Remaniement : le sort d’Édouard Philippe à Matignon est-il scellé ?

Édouard Philippe

Une victoire à laquelle se raccroche La République En Marche ? Édouard Philippe a été réélu maire du Havre, dimanche 28 juin. Alors que les sondages prédisaient au premier ministre une courte victoire, le chef du gouvernement peut se targuer d’avoir obtenu près de 59% des voix, face à son rival PCF Jean-Paul Lecoq.

Une victoire franche qui tranche avec l’incertitude de l’avenir d’Édouard Philippe à Matignon. Une défaite d’Édouard Philippe aurait scellé son sort à Matignon. Emmanuel Macron l’a félicité pour sa « belle victoire » et les deux têtes de l’exécutif se verront « un petit moment en tête-à-tête » ce lundi. Fort de son succès, le premier ministre pourrait-il être conforté dans son poste alors que se profile un important remaniement gouvernemental ? Ou bien pâtir d’un hypothétique virage écologiste au sommet ?

Officiellement, « ce score ne change rien », confie un proche d’Emmanuel Macron. Autrement dit, Édouard Philippe est toujours sur un siège éjectable. « La décision appartient au chef de l’État », explique un proche du premier ministre qui ajoute qu’il ne fera jamais pression pour rester.

Une victoire qui change la donne pour Matignon ?
Pourtant, depuis une quinzaine de jours, le premier ministre a mené une toute autre campagne, en plus de celle conduite dans les rues du Havre. Le premier ministre multiplie les interviews pour dire qu’il ne restera pas à Matignon à n’importe quelle condition. Avec à la clé une flèche décochée en direction d’Emmanuel Macron : « Le président sait ce que je peux faire et ce que je ne peux pas faire ».

Une mise en garde qui intervient au moment où le chef du gouvernement connaît une popularité inédite. Selon un sondage Harris Interactive pour RTL, 55% des Français souhaitent son maintien à la tête du gouvernement. « Je ne crois pas du tout à l’argument de la popularité. Le côté gestionnaire de Philippe, qui était une qualité pendant la crise de la Covid-19, sera perçu comme un défaut d’ici peu », estime un ministre dans Le Point.

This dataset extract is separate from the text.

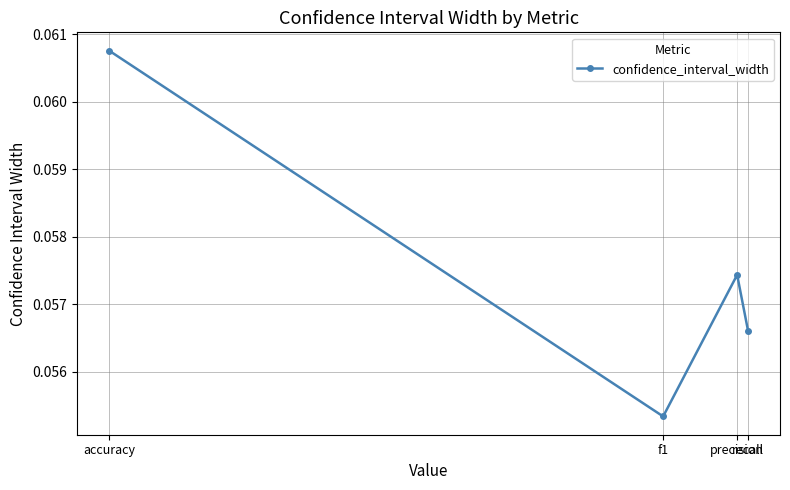

How many values are between 0 and 1?

4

Un conseiller souligne dans l’hebdomadaire qu »‘Emmanuel Macron a été banquier d’affaires : il sait qu’il faut vendre au plus haut et acheter au plus bas ! Pour cette raison, je ne le vois pas garder Édouard Philippe ». Mais les pro-Philippe eux mettent en avant le côté « indéboulonnable » du premier ministre.

Édouard Philippe, première victime de la vague verte aux municipales ?
Malgré une victoire aux municipales, ce scrutin pourrait sonner la fin de l’ère Philippe à Matignon. Le triomphe des écologistes change la donne. « Le résultat rend les choses plus simples pour sortir le premier ministre », estime un habitué de l’Élysée dans Le Point. Faiblesse du chef du gouvernement, Édouard Philippe n’est pas identifié comme étant « écolo-compatible ». Mais cela ne l’a pas empêché de glisser, dans la foulée des résultats aux municipales, sa volonté de faire du Havre, une ville « plus verte ».

Autre point de crispation qui joue contre Édouard Philippe : l’ancien membre des Républicains a toujours refusé de prendre sa carte à La République En Marche, contrairement à Gérald Darmanin et Bruno Le Maire. Dans l’esprit du président de la République, la balance n’a pas encore penché d’un côté ou de l’autre. « Emmanuel Macron réfléchit beaucoup, consulte beaucoup, mais sa copie n’est pas encore prête », confie un familier du président à Franceinfo.